**TASK DETAILS**
Pick up the mailing-list thread below on GHC code generation for IO versus pure code, and continue it from its last sentence.

*** Opening EXCERPTED PASSAGE ***

Re: suboptimal ghc code generation in IO vs equivalent pure code case

Harendra Kumar Sat, 14 May 2016 13:15:46 -0700

On 15 May 2016 at 01:35, David Feuer <[email protected]> wrote:

> Well, a few weeks ago Bertram Felgenhauer came up with a version of IO
> that acts more like lazy ST. That could be just the thing. He placed it in
> the public domain/CC0 and told me I could put it up on Hackage if I want.
> I'll try to do that this week, but no promises. I could forward his email
> if you just want to try it out.
>
That's exactly what I was thinking about. Can you please forward it to me,
I will try it out.


Thanks,
Harendra


> On May 14, 2016 2:31 PM, "Harendra Kumar" <[email protected]>
> wrote:
>
>> The difference seems to be entirely due to memory pressure. At list size
>> 1000 both pure version and IO version perform equally. But as the size of
>> the list increases the pure version scales linearly while the IO version
>> degrades exponentially. Here are the execution times per list element in ns
>> as the list size increases:
>>
>> Size of list  Pure       IO
>> 1000           8.7          8.3
>> 10000         8.7          18
>> 100000       8.8          63
>> 1000000     9.3          786
>>
>> This seems to be due to increased GC activity in the IO case. The GC
>> stats for list size 1 million are:
>>
>> IO case:       %GC     time      66.1%  (61.1% elapsed)
>> Pure case:   %GC     time       2.6%  (3.3% elapsed)
>>
>> Not sure if there is a way to write this code in IO monad which can
>> reduce this overhead.
>>
>> -harendra
>>
>>
>> On 14 May 2016 at 17:10, Harendra Kumar <[email protected]> wrote:
>> >
>> > You are right about the way IO code is generated because of the
>> ordering semantics. The IO version builds the list entirely in a recursive
>> fashion before returning it while the pure code builds it lazily. I wrote
>> very simple versions to keep things simpler:
>> >
>> > Pure version:
>> >
>> > f [] = []
>> > f (x : xs) = x : f xs
>> >
>> >
>> > time                11.08 ms   (10.86 ms .. 11.34 ms)
>> > Measured for a million elements in the list
>> >
>> >      104,041,264 bytes allocated in the heap
>> >           16,728 bytes copied during GC
>> >           35,992 bytes maximum residency (1 sample(s))
>> >           21,352 bytes maximum slop
>> >                1 MB total memory in use (0 MB lost due to fragmentation)
>> >
>> >
>> > IO version:
>> > f [] = return []
>> > f (x : xs) = do
>> >     rest <- f xs
>> >     return $ x : rest
>> >
>> > time                 79.66 ms   (75.49 ms .. 82.55 ms)
>> >
>> >      208,654,560 bytes allocated in the heap
>> >      121,045,336 bytes copied during GC
>> >       27,679,344 bytes maximum residency (8 sample(s))
>> >          383,376 bytes maximum slop
>> >               66 MB total memory in use (0 MB lost due to fragmentation)
>> >
>> > Even though this is a small program not doing much and therefore
>> enhancing even small differences to a great degree, I am not sure if I can
>> completely explain the difference in slowness of the order of 7.5x by just
>> the recursive vs lazy building of the list. I am wondering if there is
>> anything that is worth further investigating and improving here.

*** Closing EXCERPTED PASSAGE ***
*** Opening SOURCE INFORMATION ***

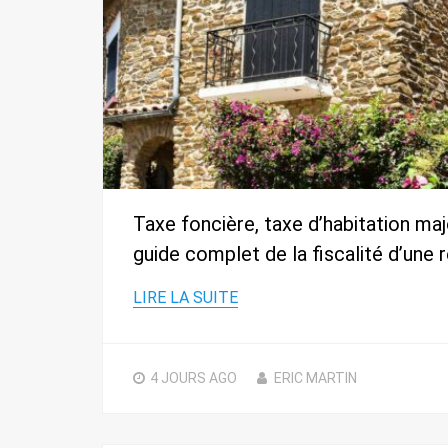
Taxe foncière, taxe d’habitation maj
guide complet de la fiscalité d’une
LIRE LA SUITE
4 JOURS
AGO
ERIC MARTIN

*** Closing SOURCE INFORMATION ***

**ANSWER SPACE**
>> >
>> > -harendra
>> >
>> > On 12 May 2016 at 05:41, Dan Doel <[email protected]> wrote:
>> > >
>> > > On Tue, May 10, 2016 at 4:45 AM, Harendra Kumar
>> > > <[email protected]> wrote:
>> > > > Thanks Dan, that helped. I did notice and suspect the update frame
>> and the
>> > > > unboxed tuple but given my limited knowledge about ghc/core/stg/cmm
>> I was
>> > > > not sure what is going on. In fact I thought that the intermediate
>> tuple
>> > > > should get optimized out since it is required only because of the
>> realworld
>> > > > token which is not real. But it might be difficult to see that at
>> this
>> > > > level?
>> > >
>> > > The token exists as far as the STG level is concerned, I think,
>> > > because that is the only thing ensuring that things happen in the
>> > > right order. And the closure must be built to have properly formed
>> > > STG. So optimizing away the closure building would have to happen at a
>> > > level lower than STG, and I guess there is no such optimization. I'm
>> > > not sure how easy it would be to do.
>> > >
>> > > > What you are saying may be true for the current implementation but
>> in theory
>> > > > can we eliminate the intermediate closure?
>> > >
>> > > I don't know. I'm a bit skeptical that building this one closure is
>> > > the only thing causing your code to be a factor of 5 slower. For
>> > > instance, another difference in the core is that the recursive call
>> > > corresponding to the result s2 happens before allocating the
>> > > additional closure. That is the case statement that unpacks the
>> > > unboxed tuple. And the whole loop happens this way, so it is actually
>> > > building a structure corresponding to the entire output list in memory
>> > > rather eagerly.
>> > >
>> > > By contrast, your pure function is able to act in a streaming fashion,
>> > > if consumed properly, where only enough of the result is built to keep
>> > > driving the rest of the program. It probably runs in constant space,
>> > > while your IO-based loop has a footprint linear in the size of the
>> > > input list (in addition to having slightly more overhead per character
>> > > because of the one extra thunk), because it is a more eager program.
>> > >
>> > > And having an asymptotically larger memory footprint is more likely to
>> > > explain a 5x slowdown than allocating one extra thunk for each list
>> > > concatenation, I think. (Of course, it could also be some other
>> > > factor, as well.)
>> > >
>> > > You should probably run with +RTS -s (compiling with -rtsopts), and
>> > > see if the IO version has a much larger maximum residency.
>> > >
>> > > Anyhow, this is fundamental to writing the algorithm using IO. It's an
>> > > algorithm that's a sequence of steps that happen in order, the number
>> > > of steps is proportional to the input list, and part of those steps is
>> > > putting stuff in memory for the results.
>> > >
>> > > > So why is that? Why can't we generate (++) inline similar to (:)?
>> How do we
>> > > > make this decision? Is there a theoretical reason for this or this
>> is just
>> > > > an implementation artifact?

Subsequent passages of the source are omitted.